MADRID 19 mar. (EUROPA PRESS) -
A missão do telescópio espacial Euclid da Agência Espacial Europeia divulgou seu primeiro lote de dados de pesquisa, incluindo uma prévia de seus campos profundos.
Aqui, centenas de milhares de galáxias de diferentes formas e tamanhos ocupam o centro do palco e oferecem um vislumbre de sua organização em grande escala na rede cósmica.
Lançado em julho de 2023, o Euclid está pronto para explorar como o Universo se expandiu e como sua estrutura foi formada ao longo da história cósmica.
Cobrindo uma enorme área do céu em três mosaicos, o lançamento de dados também inclui vários aglomerados de galáxias, núcleos galácticos ativos e fenômenos transitórios, bem como o primeiro estudo de classificação de mais de 380.000 galáxias e 500 candidatos a lentes gravitacionais, compilados por meio de uma combinação de inteligência artificial e ciência cidadã. Tudo isso estabelece as bases para a ampla gama de tópicos que o Euclid, o detetive do universo escuro, abordará com seu rico conjunto de dados, informa a ESA em um comunicado.
"O Euclid prova mais uma vez que é a máquina definitiva de descobertas. Ele está estudando galáxias em grandes escalas, o que nos permite explorar nossa história cósmica e as forças invisíveis que moldam nosso Universo", disse a cientista-chefe da ESA, Professora Carole Mundell.
26 MILHÕES DE GALÁXIAS
O Euclid já explorou as três áreas do céu onde fará as observações mais profundas de sua missão. Em apenas uma semana de observações, com uma varredura de cada região até o momento, a Euclid já detectou 26 milhões de galáxias. As mais distantes estão a até 10,5 bilhões de anos-luz de distância.
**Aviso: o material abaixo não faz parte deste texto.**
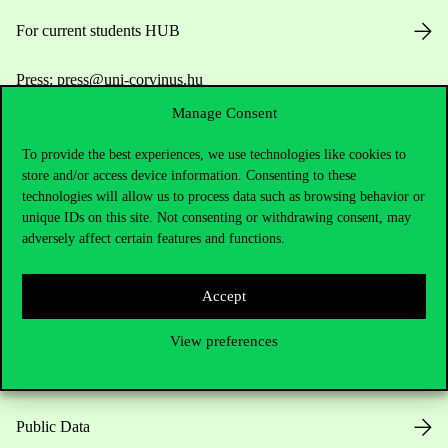
For current students HUB
Press:
press@uni-corvinus.hu
Manage Consent
To provide the best experiences, we use technologies like cookies to
store and/or access device information. Consenting to these
technologies will allow us to process data such as browsing behavior or
unique IDs on this site. Not consenting or withdrawing consent, may
adversely affect certain features and functions.
Useful information
Accept
Opening Hours
View preferences
House Rules
Public Data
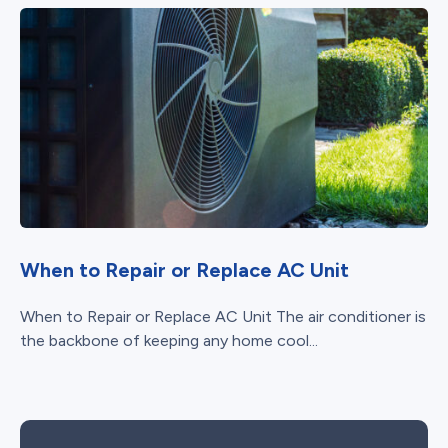
When to Repair or Replace AC Unit
When to Repair or Replace AC Unit The air conditioner is
the backbone of keeping any home cool...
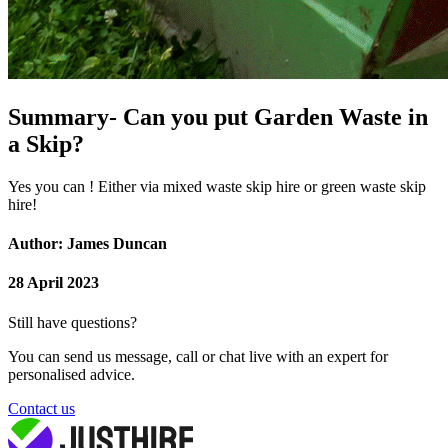
Summary- Can you put Garden Waste in
a Skip?
Yes you can ! Either via mixed waste skip hire or green waste skip
hire!
Author: James Duncan
28 April 2023
Still have questions?
You can send us message, call or chat live with an expert for
personalised advice.
Contact us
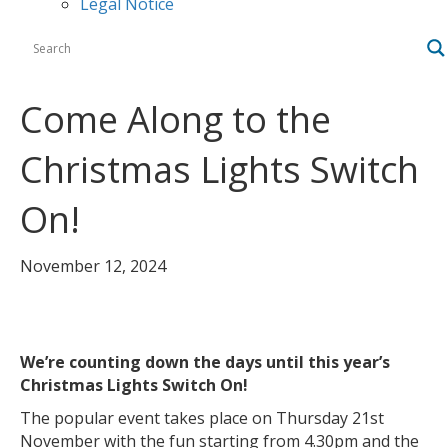
Legal Notice
Come Along to the
Christmas Lights Switch
On!
November 12, 2024
We’re counting down the days until this year’s
Christmas Lights Switch On!
The popular event takes place on Thursday 21st
November with the fun starting from 4.30pm and the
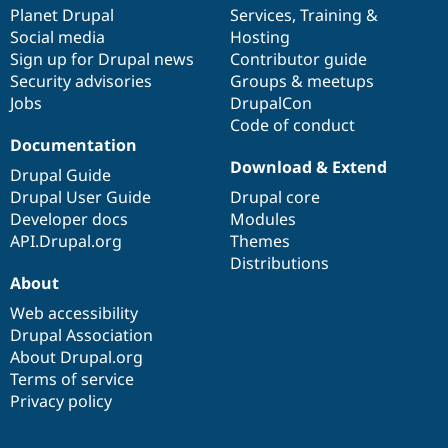
Drupal Stew
items
Planet Drupal
community
code
of
Services
,
Training
&
News & Blo
Social media
base
community
Hosting
API
Become a D
Sign up for Drupal news
Contributor guide
Drupal for F
Sustaining
Security advisories
Groups & meetups
Forum
Jobs
DrupalCon
Modules
Code of conduct
Drupal for
Drupal Swa
Healthcare
Documentation
Slack
Download & Extend
Themes
Drupal Guide
Drupal User Guide
Drupal core
Drupal for E
Developer docs
Modules
Newsletters
Recipes
API.Drupal.org
Themes
Distributions
Drupal for R
About
Drupal Swa
Site Templa
Web accessibility
Drupal Association
Drupal for T
About Drupal.org
Tourism
Issue queue
Terms of service
Privacy policy
Security Adv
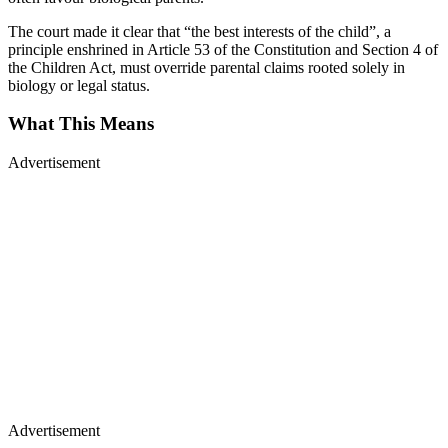
The court made it clear that “the best interests of the child”, a
principle enshrined in Article 53 of the Constitution and Section 4 of
the Children Act, must override parental claims rooted solely in
biology or legal status.
What This Means
Advertisement
Advertisement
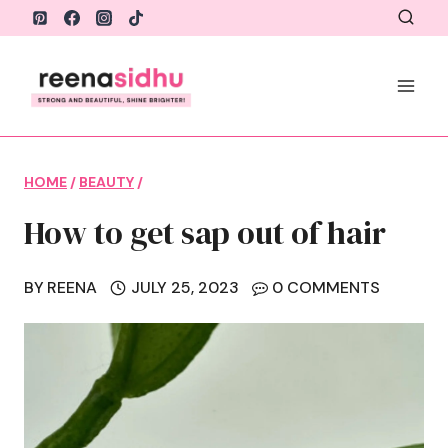
Skip
to
content
HOME
/
BEAUTY
/
How to get sap out of hair
BY
REENA
JULY 25, 2023
0 COMMENTS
Os campos também contêm uma pequena população de quasares brilhantes que podem ser vistos muito mais longe. Nos próximos anos, o Euclid sobrevoará essas três regiões dezenas de vezes, capturando muito mais galáxias distantes, tornando esses campos realmente profundos até o final da missão nominal em 2030.
Mas o primeiro vislumbre de 63 graus quadrados de céu, a área equivalente a mais de 300 vezes a Lua cheia, já oferece uma prévia impressionante da escala do grande atlas cósmico da Euclid quando a missão estiver concluída. Esse atlas cobrirá um terço de todo o céu (14.000 graus quadrados) com esses detalhes de alta qualidade.
"É impressionante como uma única observação das áreas de campo profundo já nos forneceu uma grande quantidade de dados que podem ser usados para uma variedade de propósitos astronômicos: desde formas de galáxias até lentes de alta intensidade, aglomerados e formação de estrelas, entre outros", diz Valeria Pettorino, cientista do projeto Euclid da ESA. Observaremos cada campo profundo entre 30 e 52 vezes durante a missão de seis anos da Euclid, melhorando a cada vez a resolução com que vemos essas áreas e o número de objetos que podemos observar. Imagine as descobertas que nos aguardam.
Para resolver os mistérios para os quais foi projetado, o Euclid mede com grande precisão a enorme variedade de formas e a distribuição de bilhões de galáxias com seu instrumento de imagem visível (VIS) de alta resolução, enquanto seu instrumento de infravermelho próximo (NISP) é essencial para desvendar as distâncias e massas galácticas.
REDE CÓSMICA
As novas imagens já demonstram essa capacidade para centenas de milhares de galáxias e começam a sugerir a organização em grande escala dessas galáxias na rede cósmica. Esses filamentos de matéria comum e matéria escura se entrelaçam no cosmos e, a partir deles, as galáxias se formaram e evoluíram. Essa é uma peça essencial para entender a natureza misteriosa da matéria escura e da energia escura, que juntas parecem constituir 95% do Universo.
Espera-se que o Euclid capture imagens de mais de 1,5 bilhão de galáxias ao longo de seis anos, enviando cerca de 100 GB de dados por dia. Um conjunto de dados tão grande e impressionante cria oportunidades incríveis de descoberta, de acordo com a declaração da ESA, mas também enormes desafios para encontrar, analisar e catalogar galáxias. O avanço dos algoritmos de inteligência artificial (IA), em combinação com milhares de voluntários e especialistas em ciência cidadã, está desempenhando um papel fundamental.